● **Excerpt**:
Just two weeks later, the High Court let all of the accused out on bail, while reducing Dharmarajan’s sentence from life to five years (plus fine of Rs 50,000). Dharmarajan appealed even this reduced sentence. This man — who, remember, was earlier absconding when the case in chief was being tried and would thus, by elementary logic, qualify as a flight risk — accepted the court’s munificence and jumped bail again. He has been ‘absconding’ for all of 12 years with nary a yip from anyone. And thus the prime source of information about who was involved and who was not went into the deep freeze.
He has now re-emerged, for reasons best known to him. Spoken his piece. Promptly gotten “nabbed”. And is now in captivity — which among other things guarantees that he won’t go shooting his mouth off on any more TV channels.
Meanwhile: The Kerala government says there is ‘no fresh evidence’. Kamal Nath says there is no ‘fresh evidence’. The DG of Prosecution says there is no fresh evidence. The court says there is no fresh evidence. Oh, and Kurien says, wait for this, there is no evidence at all, fresh or stale.

● **Written task A**:
Please answer these questions from the excerpt:
(i) To what did the High Court reduce Dharmarajan's sentence?
(ii) For how long has he been "absconding"?
(iii) What does Kurien say about the evidence?
● **Written task B**: Summarize the excerpt in two sentences.

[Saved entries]
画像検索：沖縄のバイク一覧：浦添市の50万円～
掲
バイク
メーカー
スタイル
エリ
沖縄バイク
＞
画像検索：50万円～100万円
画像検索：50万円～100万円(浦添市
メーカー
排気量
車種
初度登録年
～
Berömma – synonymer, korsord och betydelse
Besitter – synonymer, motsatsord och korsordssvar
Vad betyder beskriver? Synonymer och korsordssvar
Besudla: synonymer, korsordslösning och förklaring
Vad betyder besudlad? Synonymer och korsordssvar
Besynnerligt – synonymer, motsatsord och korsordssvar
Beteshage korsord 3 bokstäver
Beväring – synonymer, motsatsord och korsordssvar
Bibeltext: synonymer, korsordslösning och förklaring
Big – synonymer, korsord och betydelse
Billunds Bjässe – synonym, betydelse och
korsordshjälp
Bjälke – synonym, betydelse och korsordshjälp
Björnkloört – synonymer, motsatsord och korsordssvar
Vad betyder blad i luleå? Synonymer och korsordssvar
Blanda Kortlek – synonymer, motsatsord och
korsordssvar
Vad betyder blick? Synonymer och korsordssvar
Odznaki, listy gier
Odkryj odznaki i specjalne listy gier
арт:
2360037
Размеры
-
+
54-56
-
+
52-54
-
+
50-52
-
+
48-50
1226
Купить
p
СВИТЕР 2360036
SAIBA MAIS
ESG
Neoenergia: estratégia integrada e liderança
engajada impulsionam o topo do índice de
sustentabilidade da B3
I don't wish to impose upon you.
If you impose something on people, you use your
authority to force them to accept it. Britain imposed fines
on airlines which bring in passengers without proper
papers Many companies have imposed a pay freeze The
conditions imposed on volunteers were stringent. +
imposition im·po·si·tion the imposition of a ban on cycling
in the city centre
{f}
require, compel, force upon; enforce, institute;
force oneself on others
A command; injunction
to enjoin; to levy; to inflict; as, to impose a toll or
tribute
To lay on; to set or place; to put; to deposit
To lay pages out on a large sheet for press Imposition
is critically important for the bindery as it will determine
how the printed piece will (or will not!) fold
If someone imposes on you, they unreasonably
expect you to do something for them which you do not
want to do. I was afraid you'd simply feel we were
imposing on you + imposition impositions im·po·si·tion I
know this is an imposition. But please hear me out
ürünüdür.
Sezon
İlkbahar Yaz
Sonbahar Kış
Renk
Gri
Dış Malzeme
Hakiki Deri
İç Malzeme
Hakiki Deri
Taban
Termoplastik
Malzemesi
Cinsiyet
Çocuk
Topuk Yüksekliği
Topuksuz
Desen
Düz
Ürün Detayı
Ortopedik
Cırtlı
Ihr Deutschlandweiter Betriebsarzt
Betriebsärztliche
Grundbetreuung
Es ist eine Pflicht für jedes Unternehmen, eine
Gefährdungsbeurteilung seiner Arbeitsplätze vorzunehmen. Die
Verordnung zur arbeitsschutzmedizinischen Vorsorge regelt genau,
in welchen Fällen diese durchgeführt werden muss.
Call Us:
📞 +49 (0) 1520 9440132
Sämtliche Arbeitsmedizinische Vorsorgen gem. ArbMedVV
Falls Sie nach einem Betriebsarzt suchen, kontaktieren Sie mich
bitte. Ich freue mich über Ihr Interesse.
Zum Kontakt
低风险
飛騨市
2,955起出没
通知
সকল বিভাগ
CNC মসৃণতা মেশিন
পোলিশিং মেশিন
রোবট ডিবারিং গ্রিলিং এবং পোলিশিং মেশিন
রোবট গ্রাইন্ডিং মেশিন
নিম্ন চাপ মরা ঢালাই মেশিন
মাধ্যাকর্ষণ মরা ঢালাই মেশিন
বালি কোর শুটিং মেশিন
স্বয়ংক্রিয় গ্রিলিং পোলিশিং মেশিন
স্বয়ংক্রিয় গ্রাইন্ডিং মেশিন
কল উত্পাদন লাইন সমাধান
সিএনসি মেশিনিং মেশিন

● **Final answer A**:
(i) Five years, plus a fine of Rs 50,000.
(ii) For 12 years.
(iii) That there is no evidence at all, fresh or stale.

● **Final answer B**: The High Court let all of the accused out on bail and cut Dharmarajan's sentence from life to five years plus a Rs 50,000 fine, but he jumped bail and stayed away for 12 years before re-emerging, speaking his piece, and being nabbed. The Kerala government, Kamal Nath, the DG of Prosecution and the court all say there is no fresh evidence, while Kurien says there is no evidence at all.